Shraddha, Soho Theatre

Warmhearted account of love among the Romanies

Your mother should know: Miranda Foster and Jade Williams in Shraddha
Oh dear, poor Pearl is in a bit of pickle. She's 17, and her mum wants to know what she's doing talkin' to Joe, a young lad from the local estate. After all, Pearl is meant to be engaged to Clive, her childhood sweetheart. And he'd come running if only Pearl would whistle. But she ain't interest'd. Anyhow, Pearl's mum knows what's what, and she reckons that mixed marriages never work. You see, Pearl is a Romany Gypsy and Joe is just a "Gorger" boy - that's Romany for anyone who isn't "one of us".
Set a couple of years ago in East London, Shraddha - which is Romany for "You are what's in your heart" - tells the story of what happens to Pearl and Joe when her family is evicted from their site to make way for the 2012 Olympic Games. As the young hearts plot to run away together, the clash between the Romany lifestyle and the straight world intensifies. And there's nothing that Joe's dad or Pearl's mum or her granny can do to help smooth the rocky path of true love.

It would be so easy to parody and dismiss Natasha Langridge's retelling of the Romeo and Juliet story, which opened last night at the Soho Theatre. After all, she is no traveller and this is an evocation of segregated world told by an outsider, and one who is disarmingly frank - in her programme note - about how difficult it really is to research the subject. Yet the result never feels as if it's a docu-drama, and the writing is much more textured than you'd expect.

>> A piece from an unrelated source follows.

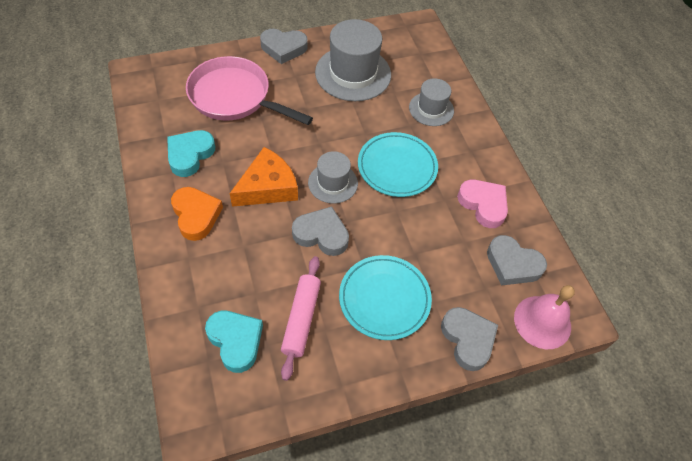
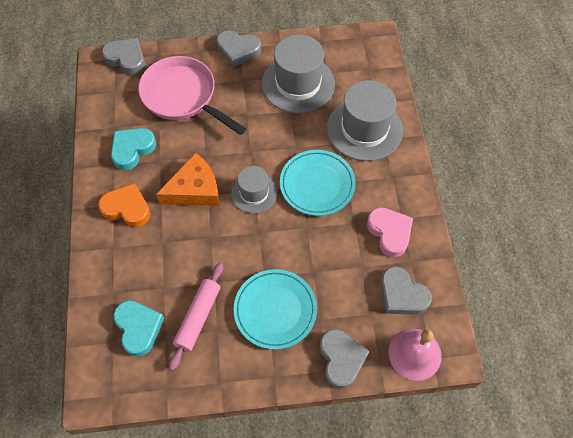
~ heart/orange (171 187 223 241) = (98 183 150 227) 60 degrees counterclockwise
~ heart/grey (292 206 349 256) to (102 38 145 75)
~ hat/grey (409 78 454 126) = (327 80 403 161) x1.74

For while this is a loving account of the Romanies, full of poetic tales and sparkling images, suffused with the wild romance of freedom and magic, it is also painfully aware of the sharp cultural differences which make it unlikely that Joe and Pearl will enjoy a happy future. Despite this, the play is idealised in that the really bad people, the ignorant locals or the criminal gypsies, are kept offstage, so that the people we actually see - Joe, his dad, and the three generations of Romany women - are basically the goodies.

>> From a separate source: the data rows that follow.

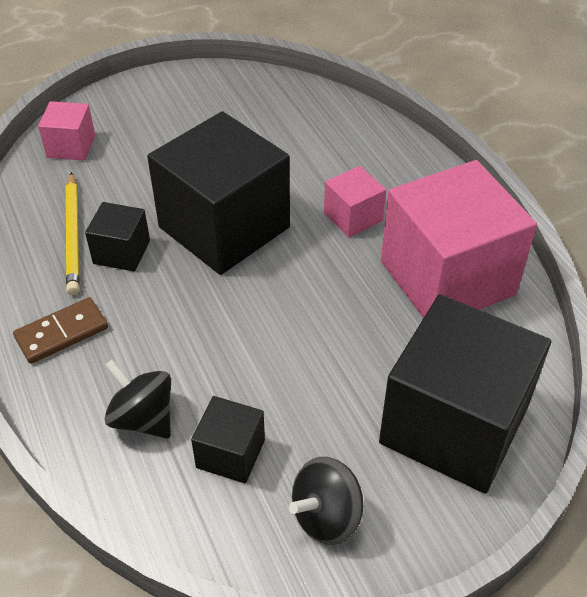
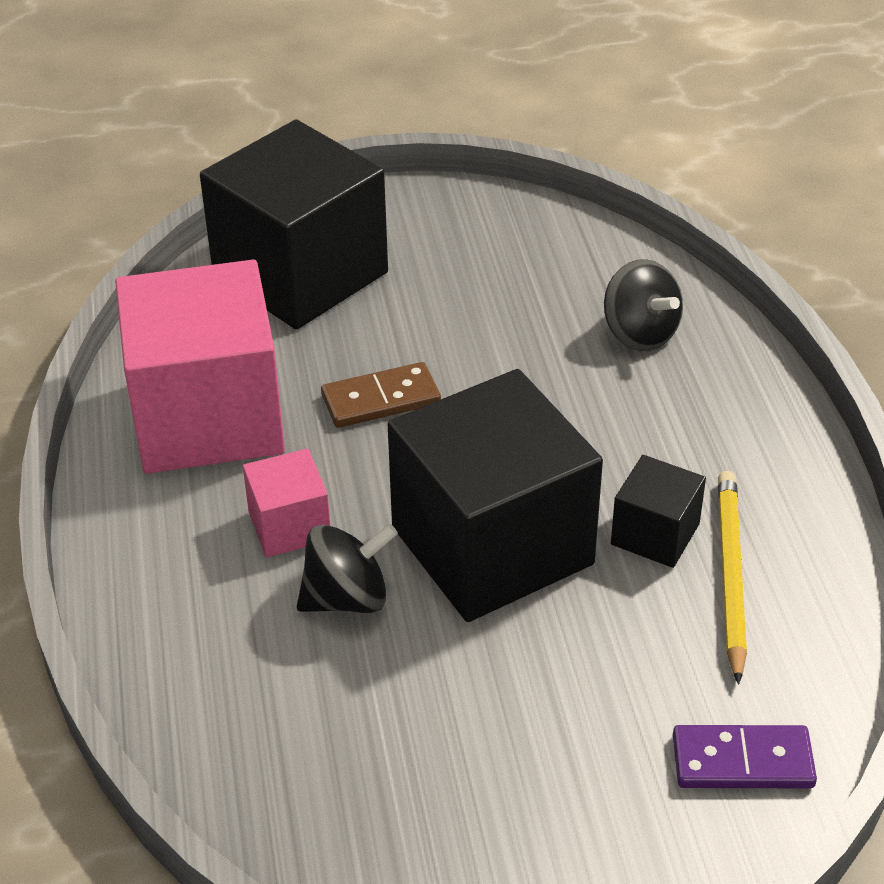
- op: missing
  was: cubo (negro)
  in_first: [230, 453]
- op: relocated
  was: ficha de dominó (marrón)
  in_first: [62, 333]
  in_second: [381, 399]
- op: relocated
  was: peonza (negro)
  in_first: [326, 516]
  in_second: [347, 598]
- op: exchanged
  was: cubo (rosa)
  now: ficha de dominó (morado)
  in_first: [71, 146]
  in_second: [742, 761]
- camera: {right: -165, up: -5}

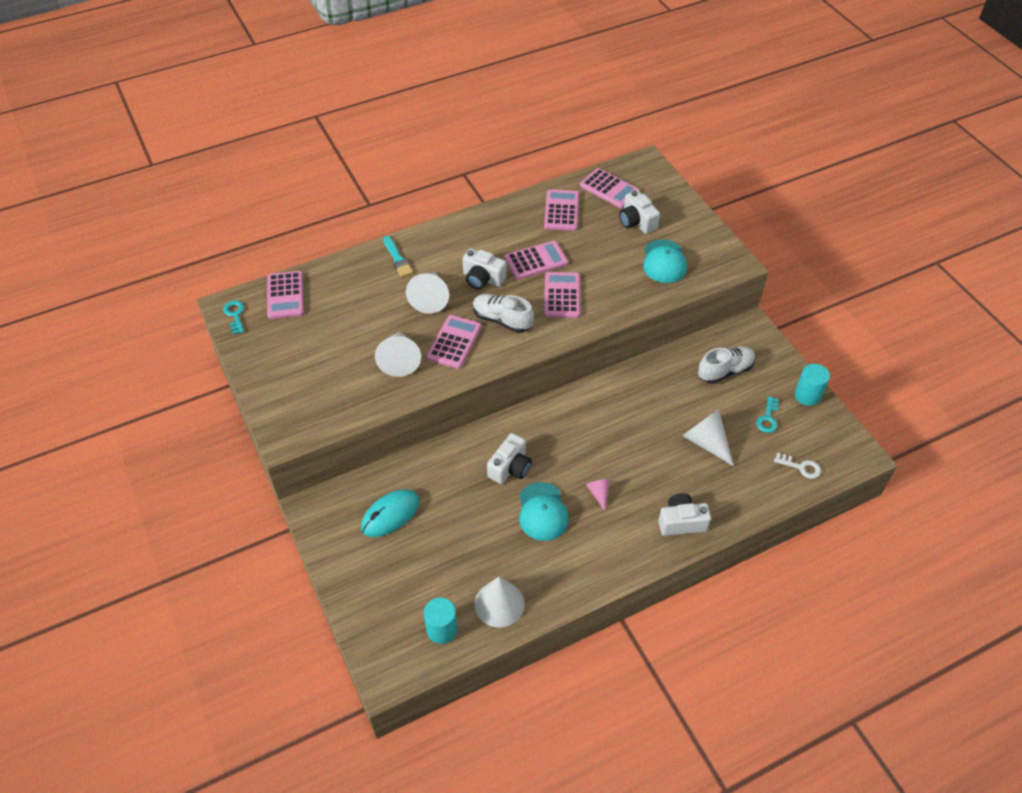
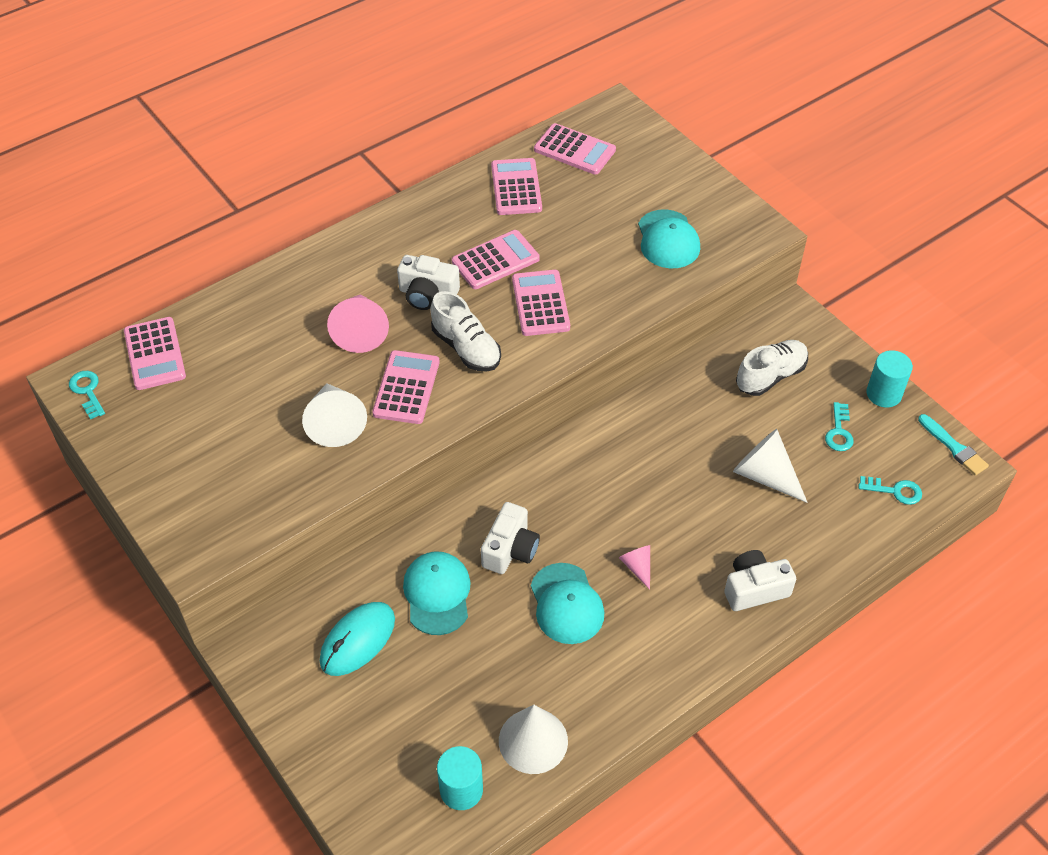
- op: missing
  was: cámara (blanco)
  in_first: [636, 222]
- op: appeared
  now: gorra (turquesa)
  in_second: [437, 594]
- op: relocated
  was: pincel (turquesa)
  in_first: [397, 259]
  in_second: [954, 447]
- op: colour
  was: cono (blanco)
  now: cono (rosa)
  in_first: [430, 298]
  in_second: [360, 331]
- op: colour
  was: llave (blanco)
  now: llave (turquesa)
  in_first: [801, 467]
  in_second: [895, 491]
- op: spun
  was: zapato (blanco)
  in_first: [502, 320]
  in_second: [466, 348]
  clockwise: -150
- camera: {right: -10, up: 0}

The highpoints of the evening are Pearl's parody of the traditional gypsy fortune-teller and the young lovers' happy dance, which seems in Lisa Goldman's spirited and highly enjoyable production to mix the best of Romany and acid house. What also comes across is the fierce pride of the travellers - as well as their contempt for the routine lifestyle of ordinary folk. With a text that is spattered with Romany language, this is a feelgood evocation of a normally invisible world.

The two young leads have an excellent onstage chemistry. Jade Williams lends Pearl a feisty flirtatiousness, radiating a powerful lust for life, while Alex Waldmann's Joe has the bright countenance of someone who believes he has found the light of his life. Solid support comes from Miranda Foster as Pearl's mum and Anna Carteret as her granny, while Jim Pope is good as  Joe's puzzled dad.

What lifts Langridge's play above the run-of-the-mill dirty realism of mush contemporary new writing are the great monologues which give voice to the thoughts of the characters, fountains of verbal glitter which conjure up a romantic world of stomping horses, story belts, ancient charms and the freedom of the road. If you really are what's in your heart then it has to be admitted that Shraddha's heart, for all of the play's faults, is in the right place.